Underwood v. Colony Bank, No. A21A1639, 2022 WL 414579 (Ga. Ct. App. Feb 10, 2022)
A debtor (the “Debtor”) that was indebted to the bank (the “Bank”) under three separate promissory notes (the “Notes”), some of which were secured by a mortgage on the Debtor’s home, entered into a forbearance agreement (the “Forbearance Agreement”) with the Bank after falling behind on his loan payments and defaulting under the Notes. After the Debtor missed a scheduled payment under the Forbearance Agreement, the Bank granted the Debtor an extension in exchange for a deed in lieu of foreclosure on his home. Thereafter, the Debtor continued to make late and partial payments, which were accepted by the Bank to pay off one of the Notes. After the Debtor failed to make any payments for two months, the Bank informed the Debtor that the Bank would file the deed in lieu and take possession of his home if he failed to pay one of the remaining Notes in full and bring the other Note current within five days.
The Debtor commenced an action against the Bank for breach of contract, promissory estoppel, to set aside the deed in lieu of foreclosure, and conversion or trover of real property.
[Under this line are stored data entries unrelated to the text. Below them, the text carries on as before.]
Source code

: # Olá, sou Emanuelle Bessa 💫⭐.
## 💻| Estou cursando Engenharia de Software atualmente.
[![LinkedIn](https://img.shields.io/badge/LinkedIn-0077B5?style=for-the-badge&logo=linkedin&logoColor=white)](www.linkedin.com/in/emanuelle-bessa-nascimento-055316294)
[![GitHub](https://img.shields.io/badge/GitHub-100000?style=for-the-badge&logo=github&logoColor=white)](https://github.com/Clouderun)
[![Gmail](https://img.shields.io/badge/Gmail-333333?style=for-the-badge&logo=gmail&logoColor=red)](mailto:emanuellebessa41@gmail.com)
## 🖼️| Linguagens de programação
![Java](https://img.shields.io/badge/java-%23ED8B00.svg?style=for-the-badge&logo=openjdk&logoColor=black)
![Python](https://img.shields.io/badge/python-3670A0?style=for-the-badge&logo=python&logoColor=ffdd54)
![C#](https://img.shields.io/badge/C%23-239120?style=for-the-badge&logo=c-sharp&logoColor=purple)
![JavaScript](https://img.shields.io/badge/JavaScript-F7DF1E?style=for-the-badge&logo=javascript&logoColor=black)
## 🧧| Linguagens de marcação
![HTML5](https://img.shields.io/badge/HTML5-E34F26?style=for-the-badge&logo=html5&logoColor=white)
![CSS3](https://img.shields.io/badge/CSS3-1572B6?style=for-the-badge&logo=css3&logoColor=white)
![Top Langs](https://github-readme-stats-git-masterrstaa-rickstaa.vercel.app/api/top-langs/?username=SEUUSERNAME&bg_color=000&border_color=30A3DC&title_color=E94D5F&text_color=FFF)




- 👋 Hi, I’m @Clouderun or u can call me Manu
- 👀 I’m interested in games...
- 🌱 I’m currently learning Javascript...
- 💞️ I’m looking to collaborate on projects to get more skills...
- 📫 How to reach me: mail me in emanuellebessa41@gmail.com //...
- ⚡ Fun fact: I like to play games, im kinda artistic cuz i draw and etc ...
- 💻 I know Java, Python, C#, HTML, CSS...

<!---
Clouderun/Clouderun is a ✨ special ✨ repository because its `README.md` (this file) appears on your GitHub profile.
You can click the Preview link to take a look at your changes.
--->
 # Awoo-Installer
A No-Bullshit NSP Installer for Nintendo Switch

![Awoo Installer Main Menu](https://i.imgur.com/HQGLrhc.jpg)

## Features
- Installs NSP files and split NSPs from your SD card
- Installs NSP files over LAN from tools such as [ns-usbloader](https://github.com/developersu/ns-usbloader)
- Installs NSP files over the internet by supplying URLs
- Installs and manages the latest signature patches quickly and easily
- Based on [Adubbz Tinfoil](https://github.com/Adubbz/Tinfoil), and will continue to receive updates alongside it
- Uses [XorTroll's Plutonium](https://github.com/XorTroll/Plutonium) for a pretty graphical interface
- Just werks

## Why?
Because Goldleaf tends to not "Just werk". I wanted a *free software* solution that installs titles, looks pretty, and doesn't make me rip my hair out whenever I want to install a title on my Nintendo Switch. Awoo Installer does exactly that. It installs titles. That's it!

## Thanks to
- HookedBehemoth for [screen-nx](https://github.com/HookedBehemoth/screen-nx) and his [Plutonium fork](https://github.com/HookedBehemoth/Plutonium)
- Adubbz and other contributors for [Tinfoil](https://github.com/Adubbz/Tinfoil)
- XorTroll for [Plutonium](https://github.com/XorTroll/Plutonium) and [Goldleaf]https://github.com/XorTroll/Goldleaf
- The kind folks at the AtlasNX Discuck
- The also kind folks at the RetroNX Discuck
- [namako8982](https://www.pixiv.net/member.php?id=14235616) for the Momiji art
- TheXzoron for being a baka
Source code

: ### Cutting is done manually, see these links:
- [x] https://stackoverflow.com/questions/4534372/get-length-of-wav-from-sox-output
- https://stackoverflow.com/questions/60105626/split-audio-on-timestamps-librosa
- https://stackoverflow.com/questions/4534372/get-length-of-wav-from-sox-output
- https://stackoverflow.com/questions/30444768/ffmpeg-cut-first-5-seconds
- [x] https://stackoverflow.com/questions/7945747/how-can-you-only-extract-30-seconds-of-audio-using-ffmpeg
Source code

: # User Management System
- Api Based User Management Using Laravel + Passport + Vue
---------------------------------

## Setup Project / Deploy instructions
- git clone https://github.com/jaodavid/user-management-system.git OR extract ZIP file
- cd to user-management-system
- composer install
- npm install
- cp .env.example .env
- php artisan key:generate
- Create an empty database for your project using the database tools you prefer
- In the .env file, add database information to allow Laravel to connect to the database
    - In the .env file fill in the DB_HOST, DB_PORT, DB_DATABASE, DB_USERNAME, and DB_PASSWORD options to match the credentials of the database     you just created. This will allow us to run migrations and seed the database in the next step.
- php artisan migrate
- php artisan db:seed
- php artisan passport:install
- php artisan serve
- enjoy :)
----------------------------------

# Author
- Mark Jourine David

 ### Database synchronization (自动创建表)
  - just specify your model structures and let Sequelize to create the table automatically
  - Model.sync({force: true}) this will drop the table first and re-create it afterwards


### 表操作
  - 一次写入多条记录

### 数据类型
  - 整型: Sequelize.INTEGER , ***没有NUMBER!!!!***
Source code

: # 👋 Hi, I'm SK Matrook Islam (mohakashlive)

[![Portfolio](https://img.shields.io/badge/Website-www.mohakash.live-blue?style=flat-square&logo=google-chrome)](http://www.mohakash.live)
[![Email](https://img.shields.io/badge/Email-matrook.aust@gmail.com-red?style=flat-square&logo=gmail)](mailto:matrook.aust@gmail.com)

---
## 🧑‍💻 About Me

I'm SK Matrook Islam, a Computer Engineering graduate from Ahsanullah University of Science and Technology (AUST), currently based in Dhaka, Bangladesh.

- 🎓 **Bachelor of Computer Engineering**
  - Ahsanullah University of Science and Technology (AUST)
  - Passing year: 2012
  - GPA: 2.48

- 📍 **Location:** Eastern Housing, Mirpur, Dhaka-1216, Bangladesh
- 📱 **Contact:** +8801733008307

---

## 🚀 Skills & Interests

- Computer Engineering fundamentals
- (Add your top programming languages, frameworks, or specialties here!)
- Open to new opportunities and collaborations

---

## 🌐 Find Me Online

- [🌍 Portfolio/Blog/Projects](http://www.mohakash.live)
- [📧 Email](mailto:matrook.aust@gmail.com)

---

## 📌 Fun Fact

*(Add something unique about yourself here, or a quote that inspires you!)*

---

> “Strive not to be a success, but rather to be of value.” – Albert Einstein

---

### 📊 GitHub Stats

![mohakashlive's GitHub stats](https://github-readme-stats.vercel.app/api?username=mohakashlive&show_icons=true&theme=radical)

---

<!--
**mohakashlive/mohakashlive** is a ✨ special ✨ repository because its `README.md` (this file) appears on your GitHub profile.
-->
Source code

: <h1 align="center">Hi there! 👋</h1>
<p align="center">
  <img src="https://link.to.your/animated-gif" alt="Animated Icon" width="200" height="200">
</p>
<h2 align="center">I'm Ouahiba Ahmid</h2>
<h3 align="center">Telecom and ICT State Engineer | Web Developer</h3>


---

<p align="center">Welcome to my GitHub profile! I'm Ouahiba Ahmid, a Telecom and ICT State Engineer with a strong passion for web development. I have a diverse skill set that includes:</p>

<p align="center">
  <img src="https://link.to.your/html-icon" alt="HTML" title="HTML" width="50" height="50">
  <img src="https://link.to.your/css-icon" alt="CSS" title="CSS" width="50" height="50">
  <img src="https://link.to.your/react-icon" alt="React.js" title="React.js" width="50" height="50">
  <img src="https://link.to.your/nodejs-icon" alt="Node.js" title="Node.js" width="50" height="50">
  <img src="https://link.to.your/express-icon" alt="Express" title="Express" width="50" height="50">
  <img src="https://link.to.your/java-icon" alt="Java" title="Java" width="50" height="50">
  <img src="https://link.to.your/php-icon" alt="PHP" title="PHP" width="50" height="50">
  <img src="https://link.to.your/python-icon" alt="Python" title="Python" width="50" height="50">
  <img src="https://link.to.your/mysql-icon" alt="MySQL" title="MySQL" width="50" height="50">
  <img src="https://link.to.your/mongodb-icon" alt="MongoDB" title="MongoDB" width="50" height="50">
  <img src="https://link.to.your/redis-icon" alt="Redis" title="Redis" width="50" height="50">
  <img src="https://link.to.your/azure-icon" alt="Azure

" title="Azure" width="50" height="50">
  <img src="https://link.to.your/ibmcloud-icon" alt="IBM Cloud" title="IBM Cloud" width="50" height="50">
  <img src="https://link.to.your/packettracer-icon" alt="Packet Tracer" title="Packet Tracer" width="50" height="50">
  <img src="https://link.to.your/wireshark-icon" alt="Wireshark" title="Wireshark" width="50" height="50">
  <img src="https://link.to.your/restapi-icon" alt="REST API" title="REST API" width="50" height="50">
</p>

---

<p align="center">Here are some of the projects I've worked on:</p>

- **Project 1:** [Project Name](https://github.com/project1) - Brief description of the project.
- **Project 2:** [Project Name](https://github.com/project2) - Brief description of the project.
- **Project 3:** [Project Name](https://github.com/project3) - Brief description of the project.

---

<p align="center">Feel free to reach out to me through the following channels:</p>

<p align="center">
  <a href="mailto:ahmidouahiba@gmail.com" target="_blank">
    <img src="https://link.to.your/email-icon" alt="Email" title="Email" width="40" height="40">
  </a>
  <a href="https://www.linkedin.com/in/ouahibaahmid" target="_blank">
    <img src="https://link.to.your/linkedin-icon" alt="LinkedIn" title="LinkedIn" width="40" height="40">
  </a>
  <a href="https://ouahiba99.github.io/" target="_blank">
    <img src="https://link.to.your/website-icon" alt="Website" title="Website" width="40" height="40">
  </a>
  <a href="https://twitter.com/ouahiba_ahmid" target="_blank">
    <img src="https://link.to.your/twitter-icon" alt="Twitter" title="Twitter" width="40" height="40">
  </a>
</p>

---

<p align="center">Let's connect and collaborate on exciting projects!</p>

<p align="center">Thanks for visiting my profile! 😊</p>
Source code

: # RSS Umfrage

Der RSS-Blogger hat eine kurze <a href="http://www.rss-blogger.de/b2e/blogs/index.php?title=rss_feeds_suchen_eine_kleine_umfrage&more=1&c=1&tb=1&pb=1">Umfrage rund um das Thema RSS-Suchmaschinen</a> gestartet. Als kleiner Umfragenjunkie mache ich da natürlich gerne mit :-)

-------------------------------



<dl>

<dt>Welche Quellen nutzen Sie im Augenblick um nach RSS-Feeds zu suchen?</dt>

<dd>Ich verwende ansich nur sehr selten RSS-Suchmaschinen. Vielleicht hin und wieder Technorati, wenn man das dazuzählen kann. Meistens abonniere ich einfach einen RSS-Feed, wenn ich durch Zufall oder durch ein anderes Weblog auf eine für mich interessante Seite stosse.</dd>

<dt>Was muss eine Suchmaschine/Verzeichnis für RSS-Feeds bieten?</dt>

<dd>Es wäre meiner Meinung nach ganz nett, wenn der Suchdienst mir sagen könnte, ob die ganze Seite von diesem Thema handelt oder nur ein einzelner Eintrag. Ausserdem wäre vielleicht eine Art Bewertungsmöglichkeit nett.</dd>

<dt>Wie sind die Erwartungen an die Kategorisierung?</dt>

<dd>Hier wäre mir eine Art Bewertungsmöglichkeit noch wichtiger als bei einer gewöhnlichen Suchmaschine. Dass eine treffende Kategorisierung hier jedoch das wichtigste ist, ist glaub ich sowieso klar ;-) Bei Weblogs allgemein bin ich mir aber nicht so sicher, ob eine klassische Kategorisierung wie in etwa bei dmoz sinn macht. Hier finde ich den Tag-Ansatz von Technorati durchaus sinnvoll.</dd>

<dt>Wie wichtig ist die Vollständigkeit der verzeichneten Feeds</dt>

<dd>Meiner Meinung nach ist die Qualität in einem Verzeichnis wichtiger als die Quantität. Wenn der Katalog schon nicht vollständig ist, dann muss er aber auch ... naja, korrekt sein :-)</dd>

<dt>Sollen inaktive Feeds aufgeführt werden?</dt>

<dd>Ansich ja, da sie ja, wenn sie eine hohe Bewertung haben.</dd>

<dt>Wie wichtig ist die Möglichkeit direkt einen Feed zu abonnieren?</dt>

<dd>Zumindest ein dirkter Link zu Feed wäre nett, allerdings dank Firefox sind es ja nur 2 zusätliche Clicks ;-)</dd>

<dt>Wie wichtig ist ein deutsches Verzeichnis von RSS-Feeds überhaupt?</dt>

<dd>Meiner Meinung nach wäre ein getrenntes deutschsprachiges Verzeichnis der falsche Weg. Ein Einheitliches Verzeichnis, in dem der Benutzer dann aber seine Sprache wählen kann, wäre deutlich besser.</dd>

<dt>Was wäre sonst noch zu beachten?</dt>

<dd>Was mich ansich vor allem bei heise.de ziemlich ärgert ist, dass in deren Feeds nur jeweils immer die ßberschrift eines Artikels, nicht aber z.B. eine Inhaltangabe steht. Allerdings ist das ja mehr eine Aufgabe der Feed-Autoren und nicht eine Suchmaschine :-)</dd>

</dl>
The trial court entered summary judgment in favor of the Bank on all counts.
On appeal, the Court of Appeals of Georgia (the “Court”) affirmed the trial court’s grant of summary judgment in favor of the Bank on the Debtor’s claims for promissory estoppel, to set aside the deed in lieu of foreclosure, and for conversion or trover. The Court reversed the trial court’s grant of summary judgement on the Debtor’s breach of contract claim, finding that the Bank’s acceptance of late, partial payments created issues of fact as to whether the Forbearance Agreement was further modified and, if so, whether the Bank provided enough notice that it intended to enforce the exact terms of the Forbearance Agreement. Specifically, the Court noted that (i) there was no evidence that the Bank communicated with the Debtor about immediate payment, exacted a penalty, or exercised its default remedies when the Debtor failed to make timely payments under the Forbearance Agreement and (ii) allegedly telling the Debtor “not to worry” about selling its convenience store to satisfy the debt under the Notes could support a claim that the Bank did not intend to adhere to the Forbearance Agreement. Thus, the trial court erred in granting summary judgment in favor of the Bank on the breach of contract claim.